Güncelleme Tarihi:
Kahramanmaraş merkezli 7.7 ve 7.6’lık iki büyük deprem, tarihi yapılarda da ciddi hasar ve tahribata neden olmuştu. Depremin ardından Kültür ve Turizm Bakanlığı, yapıların aslına uygun tamiratı ve güçlendirilmesi için çalışmalar başlatmıştı.
21 ESERDE ONARIM
Kültür Varlıkları ve Müzeler Genel Müdürlüğü ile Vakıflar Genel Müdürlüğü’nce hasar alan yapıların onarımına hız verildi. Sürdürülen çalışmalar kapsamında Kültür Varlıkları ve Müzeler Genel Müdürlüğü’ne ait 8 hizmet binası, 6 müze, 7 kale olmak üzere toplam 21 eser için ödenek aktarılarak ihale çalışmaları tamamlandı. Kültür Varlıkları ve Müzeler Genel Müdür Vekili Birol İnceciköz, 4 müze ve 1 kale olmak üzere toplam 5 yapının ihalesinin de devam ettiğini belirterek, “Az hasarlı, orta hasarlı, ağır hasarlı ve yıkılmış olarak sınıflandırılan güçlendirme ve restorasyon/rekonstrüksiyon projeleri, yapılan tespitler ve bilimsel danışma kurulunun öneri ve görüşleri doğrultusunda hazırlanarak ilgili koruma bölge kurulu tarafından uygun bulunan taşınmaz kültür varlıkları hasar durumları doğrultusunda sağlamlaştırılmakta, onarılmakta ya da rekonstrüktive (yeniden inşa) edilmektedir” dedi. Vakıflar Genel Müdürü Sinan Aksu da 60 eserin ihalesini gerçekleştirdiklerini kaydederek, “Bu kapsamda ilk olarak sözleşmesi yapılan ve artık ihyaya başlanacak olan Abdülkadir Ağa Camii, Fatih Paşa (Bıyıklı Mehmet Paşa- Kurşunlu) Camii ve Türbesi, Arasta Camii, Ulu Camii, Fatikli Camii, Rum Katolik Kilisesi ilk eserlerimizden olacak” dedi.
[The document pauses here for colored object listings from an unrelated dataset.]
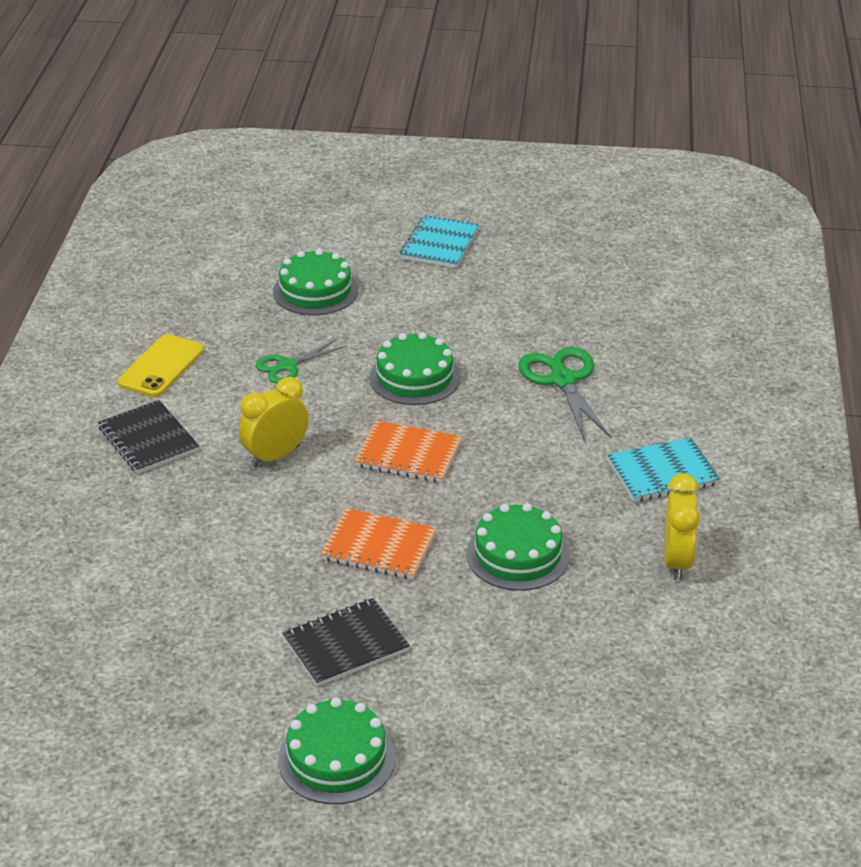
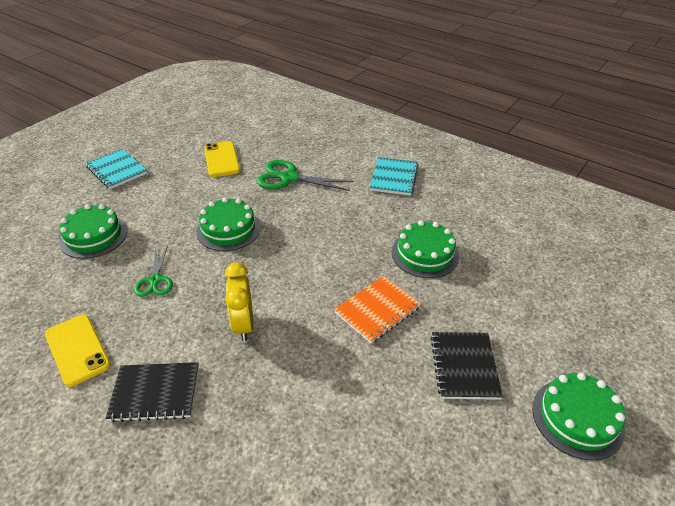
camera: 60 degrees left, 5 degrees up
(408, 454) = (299, 261): orange notebook -> none
(545, 309) = (221, 159): none -> yellow phone
(677, 562) = (467, 201): yellow clock -> none

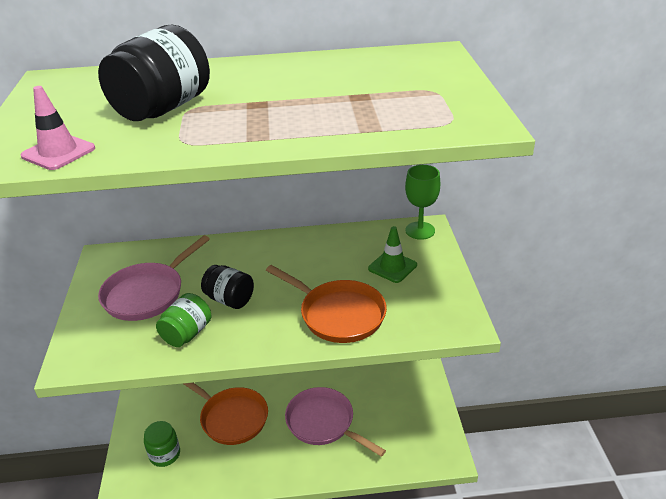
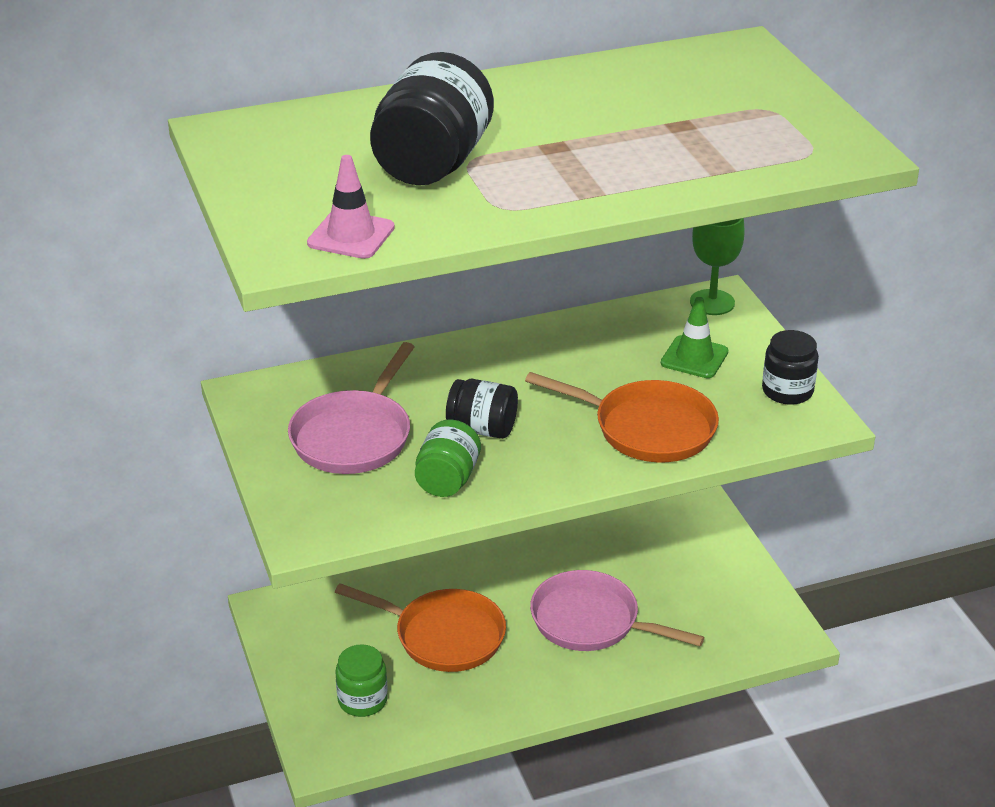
camera: 15 degrees left, 0 degrees up
(447, 299) = (787, 391): none -> black jar

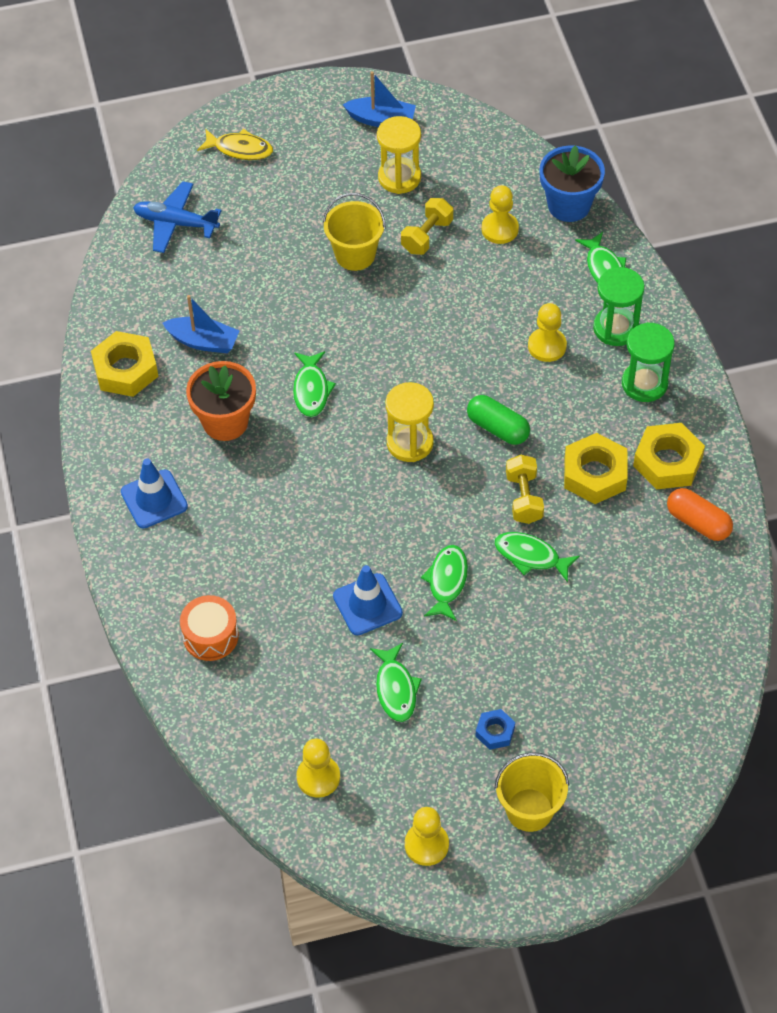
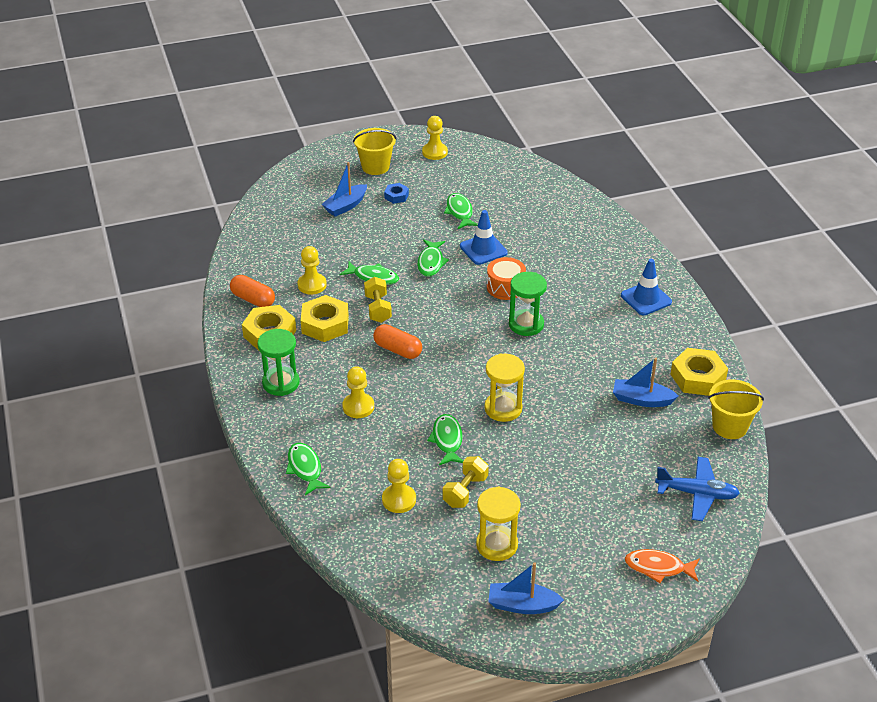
camera: 175 degrees right, 15 degrees down
(210, 636) = (584, 231): orange drum -> orange drum (505, 287)
(225, 422) = (608, 346): orange flower pot -> none
(240, 149) = (658, 567): yellow fish -> orange fish
(311, 390) = (546, 369): green fish -> green fish (447, 440)
(318, 777) = (501, 175): yellow pawn -> yellow pawn (312, 285)
(355, 255) = (528, 472): yellow bucket -> yellow bucket (729, 426)
(410, 443) = (464, 338): yellow hourglass -> yellow hourglass (503, 408)
(498, 428) = (397, 350): green capsule -> orange capsule
(569, 205) = (334, 524): blue flower pot -> none
(576, 712) = (345, 206): none -> blue boat
(615, 328) = (300, 422): green hourglass -> green hourglass (526, 324)

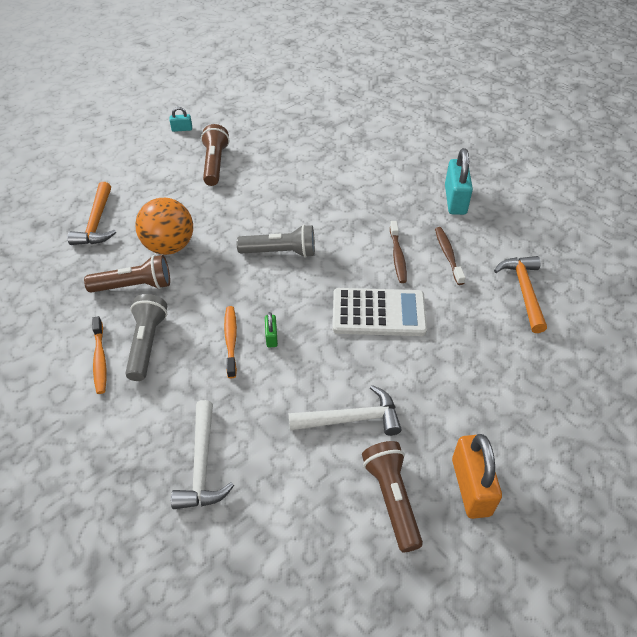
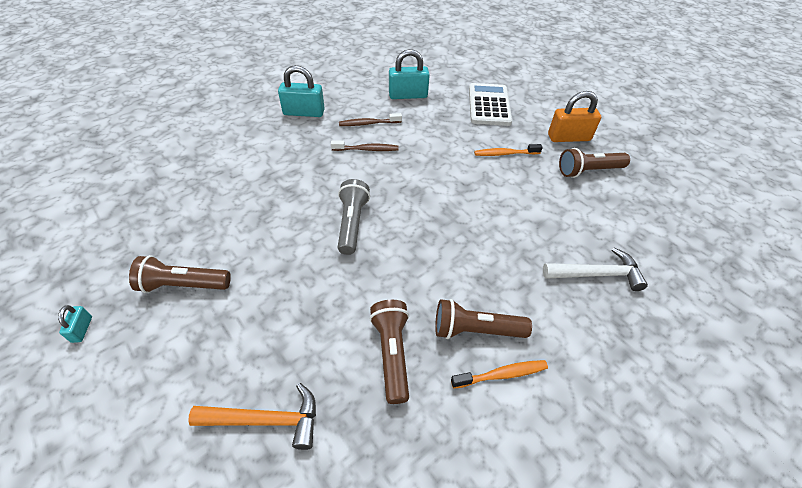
camera: 90 degrees left, 0 degrees up
(147, 343) = (475, 330): grey flashlight -> brown flashlight
(169, 246) = (329, 323): orange ball -> none
(231, 340) = (465, 259): orange toothbrush -> orange toothbrush (505, 154)
(271, 337) = (459, 230): green padlock -> none
(351, 419) = (532, 186): white hammer -> none
(378, 313) = (429, 165): white calculator -> white calculator (489, 105)
(523, 291) = (408, 95): orange hammer -> turquoise padlock

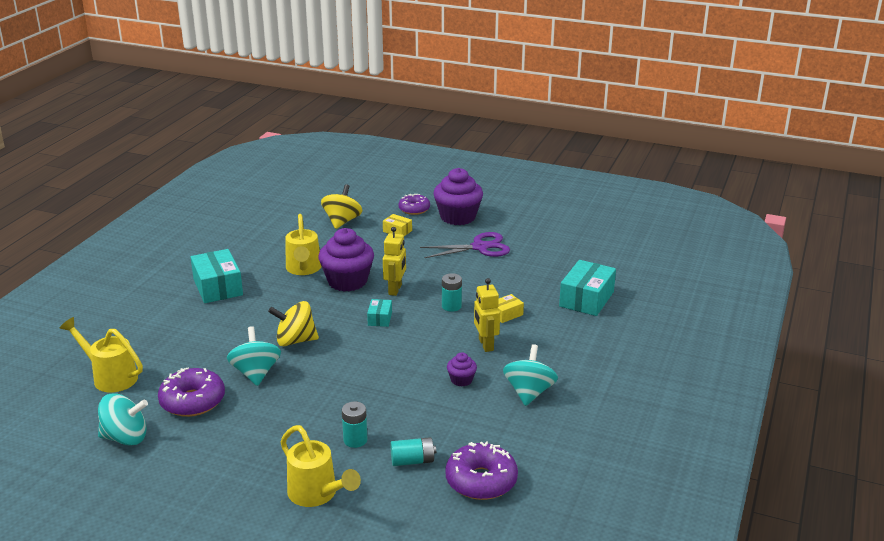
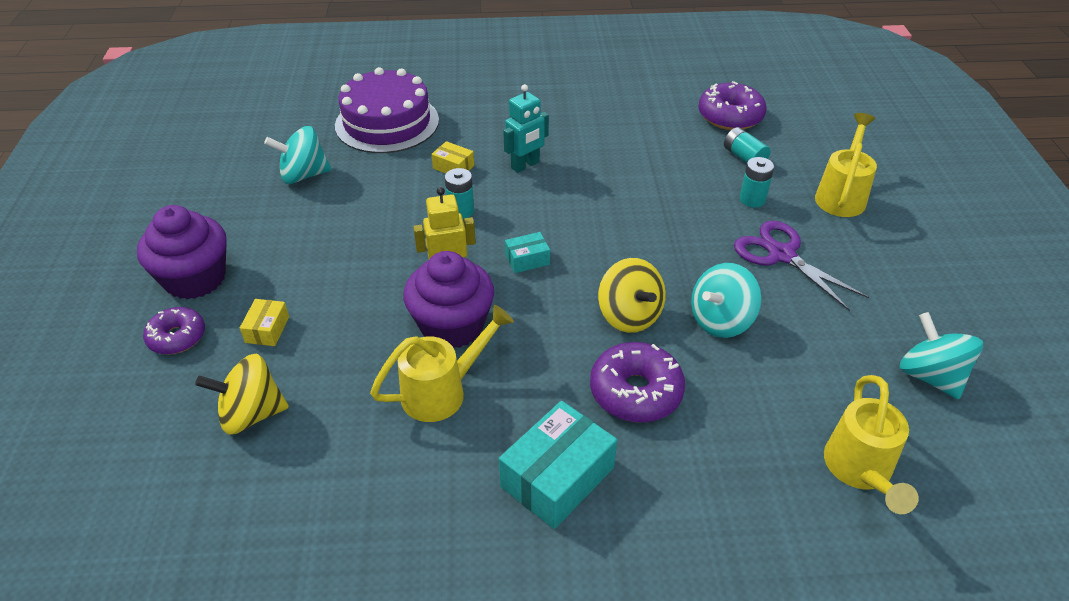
camera: 115 degrees left, 15 degrees up
(192, 401) = (818, 351): purple donut -> purple donut (635, 392)
(461, 380) = (601, 164): purple cupcake -> none
(480, 247) = (291, 230): purple scissors -> purple scissors (781, 255)
(485, 345) = (525, 165): yellow robot -> turquoise robot
(529, 392) = (587, 121): turquoise spinning top -> turquoise spinning top (303, 175)
(586, 299) = (387, 123): turquoise box -> purple cake

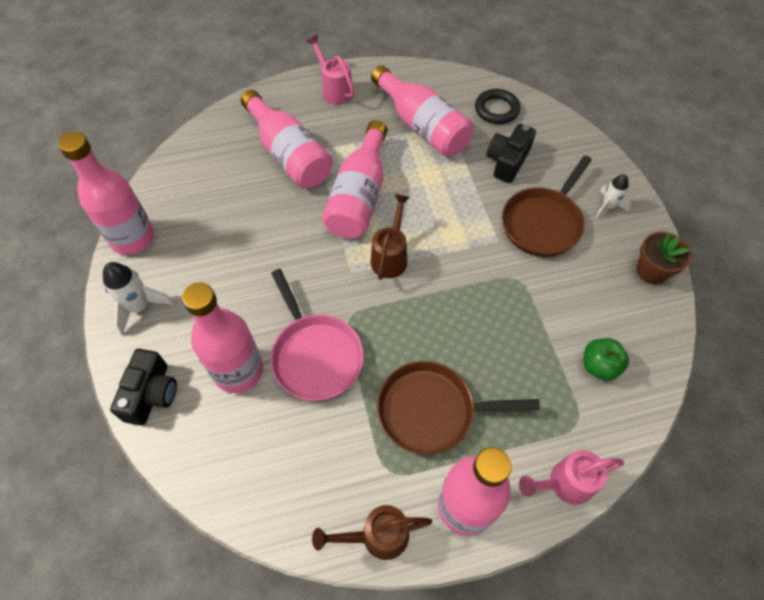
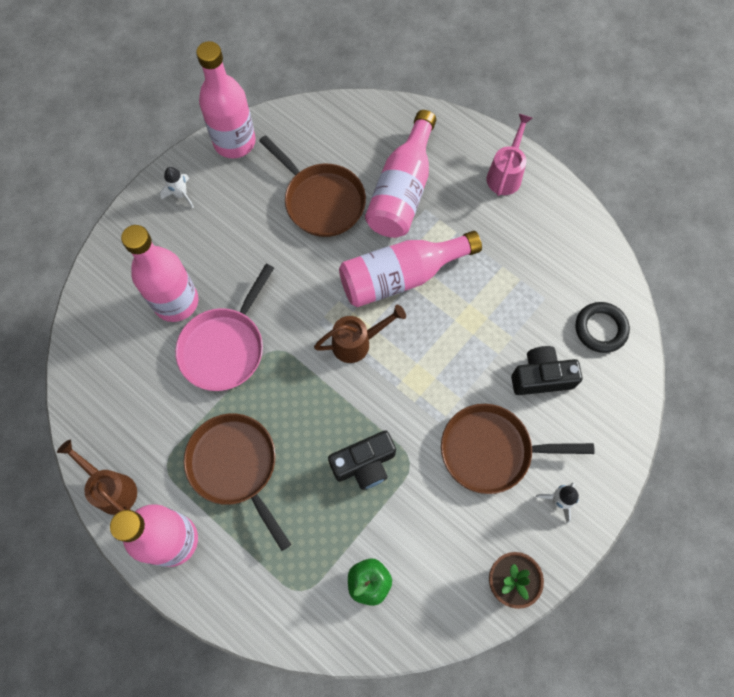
camera: 55 degrees right, 10 degrees up
(140, 307) = (181, 194): white rocket -> white rocket, size x0.66
(151, 394) = (120, 258): black camera -> black camera (364, 464)
(247, 209) = (321, 201): none -> brown pan
(422, 126) = (523, 276): pink bottle -> none
(564, 483) = (239, 608): pink watering can -> none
HARRAN KALESİ’NDEN SAINT GEORGE KİLİSESİ’NE
İhalesi yapılan eserler arasında Şanlıurfa Harran Kalesi, Şanlıurfa Harran Ulu Camii, Şanlıurfa Arkeoloji ve Mozaik Müzesi, Gaziantep Kalesi, Diyarbakır E Tipi Cezaevi Müze ve Kültür Alanı, Diyarbakır Surları, Hatay Kent Müzesi, Malatya Atatürk Evi Müzesi, Adıyaman Kahta Kalesi ve Diyarbakır Saint George Kilisesi ile Çardaklı Hamamı da yer alıyor.
İSTANBUL İÇİN YİNE UYARDI
Bilim Akademisi üyesi yerbilimci Prof. Dr. Naci Görür, önceki gün Adana’nın Kozan ilçesinde meydana gelen 5.5 büyüklüğündeki depremin ardından yaptığı açıklamada İstanbul için yine uyarılarda bulundu: “Minimum 7.2, maksimum 7.6 Marmara’nın içerisinde, Kuzey Anadolu fayının kuzey kolu kırılmasını bekliyoruz. Orada zaten değişik kollar var. O kolların, o dalların kırılmasını bekliyoruz. İstanbul’da deprem ciddi, değişen bir şey de yok. Hep söylediğimiz gibi İstanbul’u depreme hazırlamak lazım. Seferberlik havası içinde yapmak lazım. İstanbul’da depremin yaklaştığı kesin. Yapılan çalışmalarda, 1999 depremlerinden başlamak kaydıyla hemen, her an olabilir kaydıyla, 1999’dan itibaren 30 sene içerisinde olma olasılığı yüzde 62 olarak söylenmişti. İşte 23- 24 sene geçti. Dolayısıyla o olasılıkta benim kanaatime göre daha umutsuz sonuçlara gidiliyor. Çünkü her yıl bu Kuzey Anadolu fayının kuzey kolunda 2.5 santimlik harekete denk gelen stres artımı meydana geliyor. Bir de Türkiye’de böyle meydana gelen büyük depremlerin, Anadolu fay zonu üzerine öyle veya böyle belirli stres eklemesini de göz önüne alırsak yani bu işin çok uzaması da mümkün değil.”